Submitted to: Inform
Publication Type: Popular Publication
Publication Acceptance Date: May 2, 2007
Publication Date: June 27, 2007
Citation: Maleki, S.J. 2007. Allergenicity of processed food. Inform. 18:195-197.
Food allergies have become a major public health issue in many countries. In the U.S. it is estimated that approximately 150 individuals die each year from accidental ingestion of an allergic food. As a result, the federal government recently passed the food allergen labeling law which went into effect at the beginning of 2006. This federal law will require labeling to inform consumers of potential allergens in foods. The law covers the eight foods (egg, milk, peanut, tree nuts, fish, shellfish, soy and wheat) that account for 90% of food allergies in the U.S. The overwhelming majority of food allergies are classified as type I or immunoglobulin E (IgE) mediated reactions, in which the IgE antibody plays a major role in the cascade of immunological events following ingestion of an allergenic food.
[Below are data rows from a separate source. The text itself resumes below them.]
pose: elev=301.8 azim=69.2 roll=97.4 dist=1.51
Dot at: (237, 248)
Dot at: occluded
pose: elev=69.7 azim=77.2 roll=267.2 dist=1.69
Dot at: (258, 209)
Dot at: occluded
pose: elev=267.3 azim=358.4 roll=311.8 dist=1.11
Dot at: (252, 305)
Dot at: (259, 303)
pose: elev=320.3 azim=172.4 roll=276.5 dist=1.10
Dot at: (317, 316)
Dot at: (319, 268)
Hypersensitivity or allergic reactions to milk and egg are often outgrown at an early age, whereas, reactions to peanut, tree nuts, fish, and shellfish tend to last a lifetime. Celiac disease, which is not IgE mediated, but never-the-less results in an allergic reaction, is also life long and requires that strict avoidance of gluten-containing grains. There is no definitive treatment for food allergies other than to avoid the offending foods, especially in cases where the reaction is quite severe.